AltAusterity Digest #23 November 16-22, 2017
This week in Austerity News:
Nov 24, 2017
On November 17th, EU leaders met in Gothenburg, Sweden to discuss a European Pillar of Social Rights to build a “fairer and more inclusive European Union”. One of the discussed measures of the Social Pillar would be a “social scoreboard,” used for tracking the progressiveness of member states on criteria relating to working conditions, inequalities and social protections. These moves come less than a month before the European Commission plans to introduce to parliament legislation that will constitutionalize the Treaty on Stability, Cooperation and Governance into EU law. The TSCG is known for it’s non-democratic mechanisms of ensuring austerity in member countries.
Bundled in with the U.S. House Republican tax cuts, is the elimination of the education expense deduction slated to save $210 million a year. The $250 per-year personal tax deduction is targeted towards teachers who use their own money to buy supplies for their classroom. This tax deduction is widely supported by teachers, who have used it to subsidize their underfunded classrooms. The House GOP’s drive to “simplify the tax code” will get rid of this deduction, along with other popular deductions for moving expenses, student loan interest and health savings accounts, all while cutting taxes for the richest Americans and corporations. While the House GOP has passed its version of the bill, the Senate GOP would like to see the deduction to $500, and would like to maintain student loan interest deductions.
Last week Alberta Premier Rachel Notley announced her government’s plans to start “compassionately cutting” spending in the spring budget. Notley also said the government plans to negotiate “common-sense agreements” with public-sector unions. This announcement has worried the Alberta Teachers’ Association, who will begin contract negotiations in the spring, and the United Nurses of Alberta, who are currently in negotiations.
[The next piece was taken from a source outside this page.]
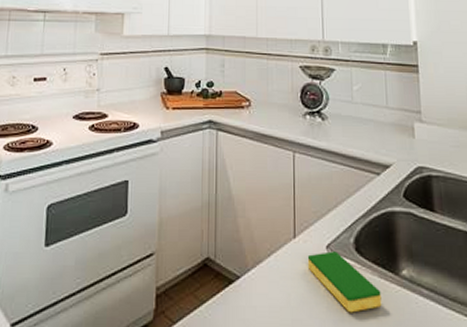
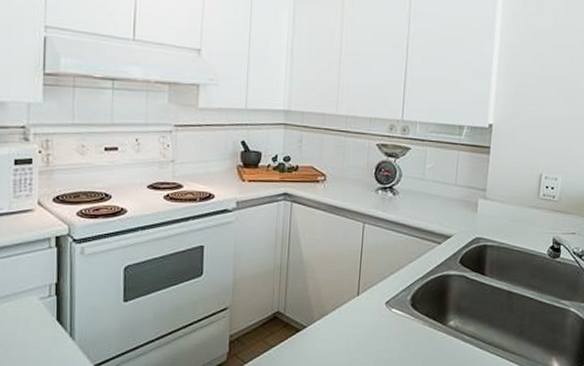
dish sponge: present [307,251,382,313] -> none [367,306,429,354]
Both unions have suggested raising taxes instead of cutting public services.
An analysis by the Institute for Fiscal Studies has shown that certain departments could face real-terms cuts of as high as 40% from their levels in 2010 to the projected levels in 2020. According to the IFS report – which was confirmed by parliament – the departments with the greatest cuts will be “the Ministry of Justice, the communities part of the Department for Communities and Local Government, and the Department for the Environment, Food and Rural Affairs.” However, the report goes on to say that it will be in the areas of welfare and NHS cuts that the public will notice the greatest reductions in services, due to their already chronic underfunding.